Fragmento del documento:
Para el momento de la foto se encontraban de paseo por Los Andes.
Estaría cercano el momento de apertura de “El Negocio”, empresa que nunca más les dejaría tomarse unas vacaciones juntos pero que les brindaría la estabilidad económica para graduar a 5 hijos en la universidad y ayudar a mucha familia.
María, mi abuela, siempre dijo que el negocio llevaba realmente el nombre de “Bodega La Llanera”, en honor a sus orígenes, pero nunca llego a colgarse el rótulo sobre la puerta. Simplemente era para todos los vecinos “La bodega de Don Ítalo y Dona María”.
En el negocio aprendí a sumar enormes cuentas en un cuaderno de hojas blancas, apuntar los créditos, cobrar y dar el cambio, despachar pedidos y reponer mercancía ayudando a los abuelos en las vacaciones escolares. La colaboración en casa y en el negocio era una cuestión sobreentendida sin llegar a sentirse como obligación. Estar desocupado era más bien sinónimo de aburrimiento.

Preguntas:
A - Traduce al inglés esta oración del fragmento sobre la bodega familiar: «Estar desocupado era más bien sinónimo de aburrimiento.»
B - En el fragmento sobre la bodega familiar, ¿qué nombre decía María que llevaba realmente el negocio?
C - Reproduce del fragmento sobre la bodega familiar el pasaje que arranca en las palabras "En el negocio aprendí" y detente después de "sinónimo de aburrimiento.".

Registros mostrados:
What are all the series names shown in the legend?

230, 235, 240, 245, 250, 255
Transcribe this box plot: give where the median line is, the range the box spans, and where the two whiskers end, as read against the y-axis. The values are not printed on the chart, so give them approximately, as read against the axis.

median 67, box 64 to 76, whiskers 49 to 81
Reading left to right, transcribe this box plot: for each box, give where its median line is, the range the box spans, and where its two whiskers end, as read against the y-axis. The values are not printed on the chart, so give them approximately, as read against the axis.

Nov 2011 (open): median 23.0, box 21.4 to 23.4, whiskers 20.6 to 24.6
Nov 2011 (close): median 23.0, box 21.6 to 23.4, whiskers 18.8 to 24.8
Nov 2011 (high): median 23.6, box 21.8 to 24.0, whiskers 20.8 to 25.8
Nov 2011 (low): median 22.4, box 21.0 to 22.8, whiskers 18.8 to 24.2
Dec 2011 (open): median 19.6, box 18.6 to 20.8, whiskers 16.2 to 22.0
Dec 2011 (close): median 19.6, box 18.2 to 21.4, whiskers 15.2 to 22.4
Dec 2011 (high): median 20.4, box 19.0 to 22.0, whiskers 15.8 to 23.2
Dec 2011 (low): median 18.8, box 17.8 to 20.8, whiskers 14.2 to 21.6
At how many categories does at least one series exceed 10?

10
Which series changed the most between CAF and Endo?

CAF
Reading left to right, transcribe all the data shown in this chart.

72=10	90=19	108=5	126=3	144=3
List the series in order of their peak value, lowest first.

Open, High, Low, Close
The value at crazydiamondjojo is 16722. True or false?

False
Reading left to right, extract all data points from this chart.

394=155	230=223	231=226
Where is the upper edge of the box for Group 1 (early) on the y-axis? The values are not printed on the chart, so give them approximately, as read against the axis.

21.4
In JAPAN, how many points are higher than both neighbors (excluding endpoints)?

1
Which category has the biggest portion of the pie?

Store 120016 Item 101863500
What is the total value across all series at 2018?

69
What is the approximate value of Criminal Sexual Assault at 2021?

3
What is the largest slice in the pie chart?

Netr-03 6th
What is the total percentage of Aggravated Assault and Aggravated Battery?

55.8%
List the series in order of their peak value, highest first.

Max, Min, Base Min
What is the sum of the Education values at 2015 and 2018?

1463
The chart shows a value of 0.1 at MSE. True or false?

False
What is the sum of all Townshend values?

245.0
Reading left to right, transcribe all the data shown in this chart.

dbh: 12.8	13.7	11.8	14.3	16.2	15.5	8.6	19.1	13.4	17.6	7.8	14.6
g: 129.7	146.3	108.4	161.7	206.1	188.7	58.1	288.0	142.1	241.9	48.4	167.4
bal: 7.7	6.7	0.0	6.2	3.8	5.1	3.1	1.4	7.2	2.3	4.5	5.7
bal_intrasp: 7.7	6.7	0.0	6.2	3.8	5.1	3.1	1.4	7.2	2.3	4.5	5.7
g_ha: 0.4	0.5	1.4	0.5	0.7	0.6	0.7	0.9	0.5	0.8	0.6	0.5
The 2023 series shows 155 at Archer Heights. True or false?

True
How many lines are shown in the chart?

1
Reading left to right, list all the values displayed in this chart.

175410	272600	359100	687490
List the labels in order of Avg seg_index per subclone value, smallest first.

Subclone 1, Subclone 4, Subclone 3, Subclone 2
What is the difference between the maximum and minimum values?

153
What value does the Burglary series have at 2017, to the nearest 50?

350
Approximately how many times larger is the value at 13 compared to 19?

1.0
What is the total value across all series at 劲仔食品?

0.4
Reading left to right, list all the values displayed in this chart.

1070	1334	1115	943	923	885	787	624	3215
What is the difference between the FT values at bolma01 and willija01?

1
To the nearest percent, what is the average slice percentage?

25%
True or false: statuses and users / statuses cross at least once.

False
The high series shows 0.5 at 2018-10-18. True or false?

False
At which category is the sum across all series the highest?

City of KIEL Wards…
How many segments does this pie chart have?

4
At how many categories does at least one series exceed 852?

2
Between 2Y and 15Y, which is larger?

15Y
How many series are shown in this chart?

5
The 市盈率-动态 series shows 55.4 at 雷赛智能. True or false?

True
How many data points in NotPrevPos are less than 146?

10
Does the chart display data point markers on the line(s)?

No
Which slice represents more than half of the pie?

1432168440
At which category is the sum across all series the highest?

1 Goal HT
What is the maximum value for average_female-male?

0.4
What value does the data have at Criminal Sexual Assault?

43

Soluciones:
A - Being idle was, rather, synonymous with boredom.

B - «Bodega La Llanera».

C -
En el negocio aprendí a sumar enormes cuentas en un cuaderno de hojas blancas, apuntar los créditos, cobrar y dar el cambio, despachar pedidos y reponer mercancía ayudando a los abuelos en las vacaciones escolares. La colaboración en casa y en el negocio era una cuestión sobreentendida sin llegar a sentirse como obligación. Estar desocupado era más bien sinónimo de aburrimiento.